Grand secretly buys a respectable New York advertising agency, installs a pygmy as its president and has him "scurry about the offices like a squirrel and chatter raucously in his native tongue" in front of all the top executive staff and their prominent clients. He then buys a cosmetics company and launches a big promotional campaign for a new shampoo which, as it turns out in the end, has a very detrimental effect on those who use it. A supposedly pheromone-based scent produced by the same company turns out to be a time-release stink bomb, causing wearers to smell horrible some hours after spraying it on.

Grand buys a huge downtown vacant lot in a major city. He then has a three-foot brick wall built around the perimeter and fills it with feces and offal into which bills of all denominations have been mixed. He then takes pleasure watching immaculately dressed people defiling themselves by braving the stench, and ruining their clothing and dignity, by wading through the muck for the bills.
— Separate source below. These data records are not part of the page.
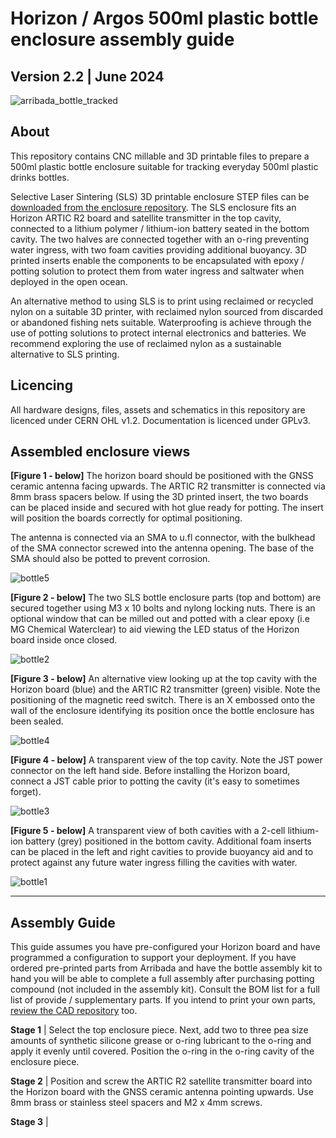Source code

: # Horizon / Argos 500ml plastic bottle enclosure assembly guide #
## Version 2.2 | June 2024
![arribada_bottle_tracked](https://github.com/arribada/horizon/assets/6997400/358a3fd7-2af0-4aef-a012-f12eff526f08)

## About ##
This repository contains CNC millable and 3D printable files to prepare a 500ml plastic bottle enclosure suitable for tracking everyday 500ml plastic drinks bottles.

Selective Laser Sintering (SLS) 3D printable enclosure STEP files can be [downloaded from the enclosure repository](https://github.com/arribada/horizon/tree/master/enclosures/bottle). The SLS enclosure fits an Horizon ARTIC R2 board and satellite transmitter in the top cavity, connected to a lithium polymer / lithium-ion battery seated in the bottom cavity. The two halves are connected together with an o-ring preventing water ingress, with two foam cavities providing additional buoyancy. 3D printed inserts enable the components to be encapsulated with epoxy / potting solution to protect them from water ingress and saltwater when deployed in the open ocean.

An alternative method to using SLS is to print using reclaimed or recycled nylon on a suitable 3D printer, with reclaimed nylon sourced from discarded or abandoned fishing nets suitable. Waterproofing is achieve through the use of potting solutions to protect internal electronics and batteries. We recommend exploring the use of reclaimed nylon as a sustainable alternative to SLS printing.

## Licencing ##
All hardware designs, files, assets and schematics in this repository are licenced under CERN OHL v1.2. Documentation is licenced under GPLv3.

## Assembled enclosure views  ##
**[Figure 1 - below]** The horizon board should be positioned with the GNSS ceramic antenna facing upwards. The ARTIC R2 transmitter is connected via 8mm brass spacers below. If using the 3D printed insert, the two boards can be placed inside and secured with hot glue ready for potting. The insert will position the boards correctly for optimal positioning.

The antenna is connected via an SMA to u.fl connector, with the bulkhead of the SMA connector screwed into the antenna opening. The base of the SMA should also be potted to prevent corrosion.

![bottle5](https://github.com/arribada/horizon/assets/6997400/159d4854-ecab-4b31-bdab-505fdefb736d)

**[Figure 2 - below]** The two SLS bottle enclosure parts (top and bottom) are secured together using M3 x 10 bolts and nylong locking nuts. There is an optional window that can be milled out and potted with a clear epoxy (i.e MG Chemical Waterclear) to aid viewing the LED status of the Horizon board inside once closed.

![bottle2](https://github.com/arribada/horizon/assets/6997400/f9fbbe96-8f3c-45e1-9c30-cc31879d9c79)

**[Figure 3 - below]** An alternative view looking up at the top cavity with the Horizon board (blue) and the ARTIC R2 transmitter (green) visible. Note the positioning of the magnetic reed switch. There is an X embossed onto the wall of the enclosure identifying its position once the bottle enclosure has been sealed.

![bottle4](https://github.com/arribada/horizon/assets/6997400/8f522df7-7b3c-4172-a88b-45fbd144230d)

**[Figure 4 - below]** A transparent view of the top cavity. Note the JST power connector on the left hand side. Before installing the Horizon board, connect a JST cable prior to potting the cavity (it's easy to sometimes forget).

![bottle3](https://github.com/arribada/horizon/assets/6997400/8ec906a1-bcc2-4e13-8de8-ab035811e5e8)

**[Figure 5 - below]** A transparent view of both cavities with a 2-cell lithium-ion battery (grey) positioned in the bottom cavity. Additional foam inserts can be placed in the left and right cavities to provide buoyancy aid and to protect against any future water ingress filling the cavities with water.

![bottle1](https://github.com/arribada/horizon/assets/6997400/56dadb6f-c695-408e-9458-28840e7ae710)

---

## Assembly Guide ##

This guide assumes you have pre-configured your Horizon board and have programmed a configuration to support your deployment. If you have ordered pre-printed parts from Arribada and have the bottle assembly kit to hand you will be able to complete a full assembly after purchasing potting compound (not included in the assembly kit). Consult the BOM list for a full list of provide / supplementary parts. If you intend to print your own parts, [review the CAD repository](https://github.com/arribada/horizon/tree/master/enclosures/bottle) too.

**Stage 1** | Select the top enclosure piece. Next, add two to three pea size amounts of synthetic silicone grease or o-ring lubricant to the o-ring and apply it evenly until covered. Position the o-ring in the o-ring cavity of the enclosure piece.

**Stage 2** | Position and screw the ARTIC R2 satellite transmitter board into the Horizon board with the GNSS ceramic antenna pointing upwards. Use 8mm brass or stainless steel spacers and M2 x 4mm screws.

**Stage 3** |
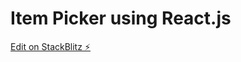 # Item Picker using React.js

[Edit on StackBlitz ⚡️](https://stackblitz.com/edit/item-picker-using-react)
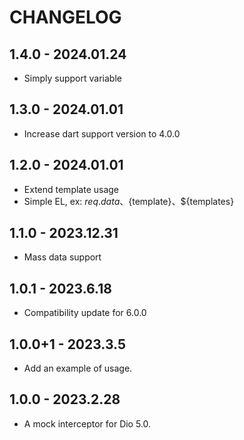 # CHANGELOG

## 1.4.0 - 2024.01.24

* Simply support variable

## 1.3.0 - 2024.01.01

* Increase dart support version to 4.0.0

## 1.2.0 - 2024.01.01

* Extend template usage
* Simple EL, ex: ${req.data}、${template}、${templates}

## 1.1.0 - 2023.12.31

* Mass data support

## 1.0.1 - 2023.6.18

* Compatibility update for 6.0.0

## 1.0.0+1 - 2023.3.5

* Add an example of usage.

## 1.0.0 - 2023.2.28

* A mock interceptor for Dio 5.0.
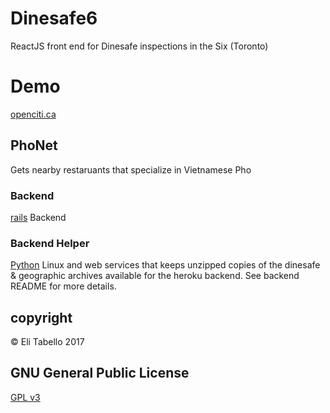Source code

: # Dinesafe6

ReactJS front end for Dinesafe inspections in the Six (Toronto)

# Demo

[openciti.ca](https://openciti.ca)


## PhoNet


Gets nearby restaruants that specialize in Vietnamese Pho

### Backend

[rails](https://github.com/openciti/dinesafeheroku) Backend

### Backend Helper

[Python](https://github.com/openciti/dinesafemicroservices) Linux and web services that keeps unzipped copies of the dinesafe & geographic archives available for the heroku backend. See backend README for more details.

## copyright

&copy; Eli Tabello 2017

## GNU General Public License

[GPL v3](https://www.gnu.org/licenses/gpl-3.0.txt)
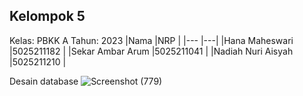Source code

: ## Kelompok 5
Kelas: PBKK A
Tahun: 2023
|Nama  |NRP  |
|---  |---|
|Hana Maheswari  |5025211182  |
|Sekar Ambar Arum  |5025211041  |
|Nadiah Nuri Aisyah  |5025211210  |

Desain database
![Screenshot (779)](https://github.com/nadiah2323/Final-Project-Pemrograman-Berbasis-Kerangka-Kerja/assets/90591077/0ceb57b6-c137-4ab9-b780-0d254183e7d1)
Grand makes a habit of having his chauffeur park illegally in downtown areas, and when being ticketed offering the officer enormous amounts of money to eat the ticket.

A newspaper under Grand's control first begins to add foreign language passages and perverse commentary to articles, then changes to reporting simply dry facts, then to printing only hate mail received by subscribers. Grand takes a vacation, showing up to an African safari with three natives carrying an unmounted howitzer, and firing it at game animals.

Grand's final adventure takes place on board the S.S. Magic Christian, a remodeled luxury liner catering only to the super-rich. He first arbitrarily rejects several Social Register favorites for passage, sending them into a furor, then the ship's crew treat the selected passengers harshly. Grand himself responds to the requests from notables for passage. One applicant, an Italian contessa, lists her family history and her qualifications, and Grand rejects her by writing, "No Wops" across the top, and returning it to her. Graffiti gradually appear on the walls, and the ship begins to resemble a ghetto, while the captain (actually an actor) insists everyone remain calm—even when it turns out the only food available is potatoes, and the ship turns around and heads back into port at top speed.

Grand cuts back on his activities afterward, limiting himself to stunts like buying local grocery stores, marking the prices down to pennies on the dollar (with even bigger discounts for bulk purchases), then watching the store stock empty out within hours as customers burden themselves with more groceries than they will ever use.